The strengthening of the yen only occurred in late February. Before that it was weakening.
The yen went from $1=119 yen in October, strengthened to $116 in December, weakened to 122 in Feb and strengthened to $116, which is where it was at three months ago and six months ago. In the past year, the Yen strengthened from 118 to the dollar to 116 to the dollar, a 1.7% increase over one year.
Ok, I see that the Yen is expected to fall to 110/$US. One would expect that to hurt the carry trade quite a bit.
The interesting thing is that if the carry traders believe that the yen will strengthen, they'll want to cash out their U.S. dollars to buy yen so that they can pay off their yen loan. This result in a self-fulfilling prophecy: The demand for yen increases, leading to a stronger yen.

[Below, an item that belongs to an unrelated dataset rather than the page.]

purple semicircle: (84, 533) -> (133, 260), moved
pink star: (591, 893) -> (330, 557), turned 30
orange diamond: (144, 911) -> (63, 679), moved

The interesting thing is that if the carry traders believe that the yen will strengthen, they'll want to cash out their U.S. dollars to buy yen so that they can pay off their yen loan. This result in a self-fulfilling prophecy: The demand for yen increases, leading to a stronger yen.
Yes, but then I guess the BoJ tries to keep the Yen low so this won't happen.
Another thing is that I read that the people who pay for this is the Japanese savers. I guess the whole thing is held up by them not spending their money.
I drank beer. I like beer. I still like beer. ... Do you like beer Senator?